Abstract

From 1968-1985 a series of thirty-seven patients with primary hepatocellular carcinoma was collected from the tumor registry of the Fairfax County Hospital, in the metropolitan Washington, D.C. area. These patients were found to have a mean age at diagnosis of sixty-two (males) to sixty-six (females). Thirty per cent of patients were previously cirrhotic and nineteen per cent had a history of viral hepatitis. There were no patients with documented birth control pill or steroid use. The most common presenting symptoms were anorexia and right upper quadrant pain. Liver-spleen scan was the most commonly used diagnostic study, but by the 1980's CT scanning was usually diagnostic. Both alkaline phosphatase and serum glutamyloxalotransferase were reliably elevated in twenty-six of twenty-eight and twenty-one of twenty-four patients respectively. Forty-eight per cent of patients with tumor histology reprted had multicentric tumors, thirty-eight per cent had nodular tumors, and fourteen per cent had diffuse disease.Survival was as dismal in this as in other studies with a mean of seventy-nine days.
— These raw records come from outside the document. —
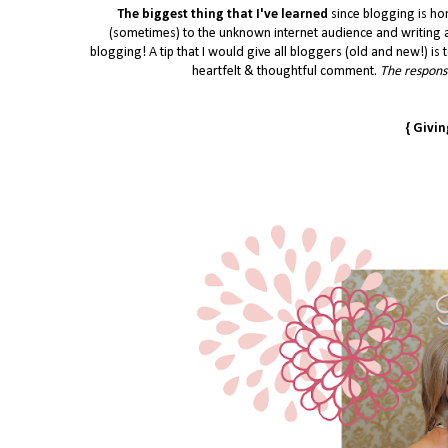
The biggest thing that I've learned
since blogging is ho
(sometimes) to the unknown internet audience and writing a
blogging! A tip that I would give all bloggers (old and new!) is t
heartfelt & thoughtful comment.
The response
{ Givi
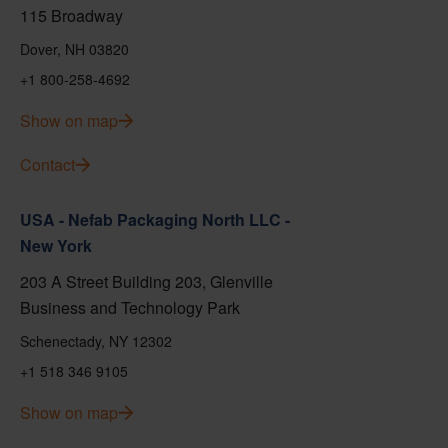
115 Broadway
Dover, NH 03820
+1 800-258-4692
Show on map
Contact
USA - Nefab Packaging North LLC -
New York
203 A Street Building 203, Glenville
Business and Technology Park
Schenectady, NY 12302
+1 518 346 9105
Show on map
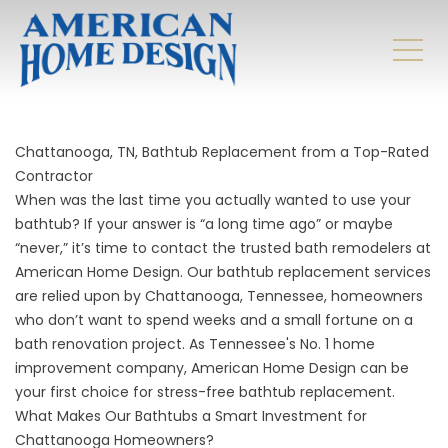
Chattanooga, TN, Bathtub Replacement from a Top-Rated
Contractor
When was the last time you actually wanted to use your
bathtub? If your answer is “a long time ago” or maybe
“never,” it’s time to contact the trusted bath remodelers at
American Home Design. Our bathtub replacement services
are relied upon by Chattanooga, Tennessee, homeowners
who don’t want to spend weeks and a small fortune on a
bath renovation project. As Tennessee's No. 1 home
improvement company, American Home Design can be
your first choice for stress-free bathtub replacement.
What Makes Our Bathtubs a Smart Investment for
Chattanooga Homeowners?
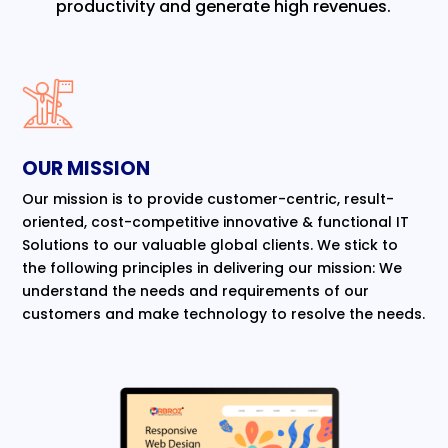
productivity and generate high revenues.
OUR MISSION
Our mission is to provide customer-centric, result-
oriented, cost-competitive innovative & functional IT
Solutions to our valuable global clients. We stick to
the following principles in delivering our mission: We
understand the needs and requirements of our
customers and make technology to resolve the needs.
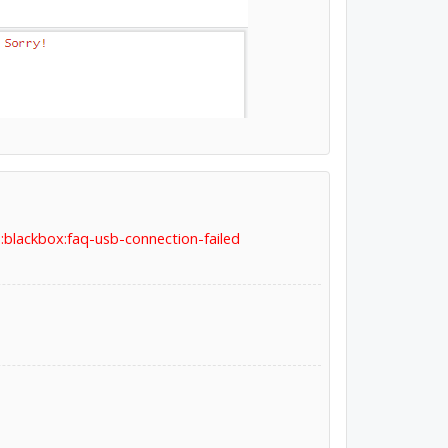
:blackbox:faq-usb-connection-failed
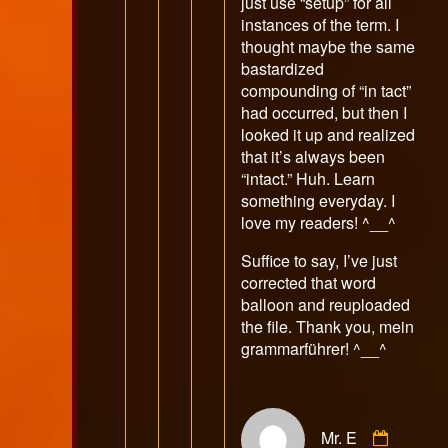
just use “setup” for all
instances of the term. I
thought maybe the same
bastardized
compounding of “in tact”
had occurred, but then I
looked it up and realized
that it’s always been
“intact.” Huh. Learn
something everyday. I
love my readers! ^__^
Suffice to say, I’ve just
corrected that word
balloon and reuploaded
the file. Thank you, mein
grammarführer! ^__^
Comme
Mr. E
by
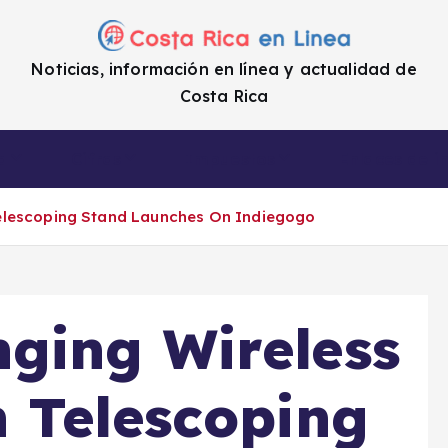
Noticias, información en línea y actualidad de
Costa Rica
a
Cifras
Impuestos
Enlaces de i
elescoping Stand Launches On Indiegogo
ging Wireless
 Telescoping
No significant difference was noted between cirrhotic and non-cirrhotic patients. Chemotherapy and radiation therapy did not significantly impact upon survival.Finally, a cohort analysis was done and a possibly significant peak in incidence of primary hepatocellular carcinoma was seen in men born from about 1911 through 1920. The authors noted that these males were in the group of draft eligible persons for World War II and questioned a link between veteran status and later development of HCC.